If you didn’t know better, you might think that this article had been written in 2002 or 2003. Back then, real estate looked like the asset class most resilient to the economic cycle. After the housing bubble and bust, however, it seems odd to be reading stories of young people traumatized by downturns in the stock market who nevertheless describe housing as “a sure thing.” New suckers every minute, I suppose.
In case it’s not obvious, recent history doesn’t support the narratives of the people featured in the article. The S&P 500 stock index hit its last peak in October 2007. (It finally surpassed that level this past March.) Someone who had bought $100 of shares at that market top and reinvested all dividends would currently have about $123. By contrast, the Case-Shiller index of U.S. home prices is still more than 25 percent below the peak reached in mid-2006.
S&P 500 vs. Case-Shiller Index (2005 – present) Source: Bloomberg
Individual luxury properties might have done a lot better than the aggregate stock market, of course. They might also have done much worse. And past performance is no guarantee of future results. If anything, the reverse is true. In general, it isn’t smart to put all of your savings into a single product, whether it’s your home, or gold bullion, or the stock of an individual company.
It’s slightly less stupid to own several houses or a basket of stocks. An even better way to save is to own a range of assets that tend to go up over time but that don’t move together over shorter periods. The benefits that come from this sort of diversification are so well known that they were even discussed thousands of years ago by Talmudic rabbis. (They recommended an even split between cash, real assets and business equity.)

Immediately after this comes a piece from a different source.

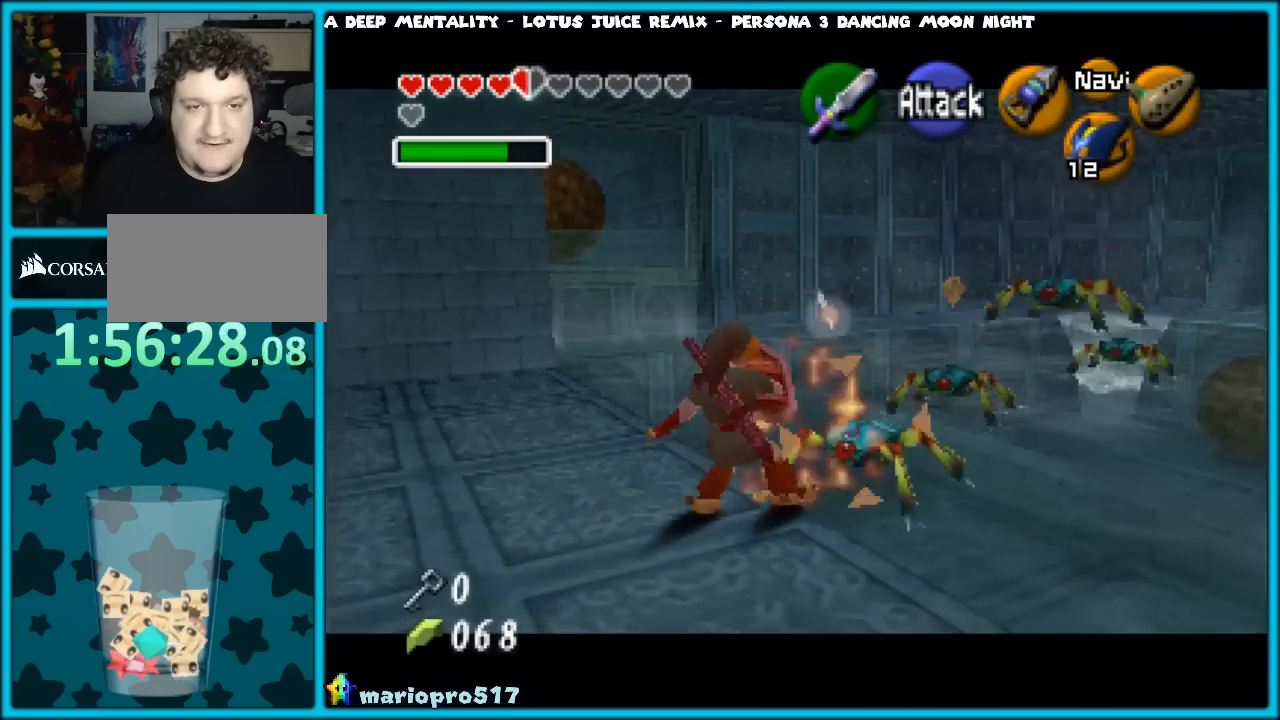
{"buttons": ["R1"], "left_stick": "down-left", "events": [[200, "left_stick", "down"], [450, "left_stick", "down-left"]]}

Fortunately, the people profiled in the article all seem capable of withstanding the risks involved. If they go broke, it probably won’t create the same kind of downward cascade caused by the recent housing bust. Moreover, my anecdotal knowledge of people in their 20s suggests that few are interested in buying expensive residential property for its value as a savings vehicle. Even so, it’s never good to hear stories about people making dumb investment decisions.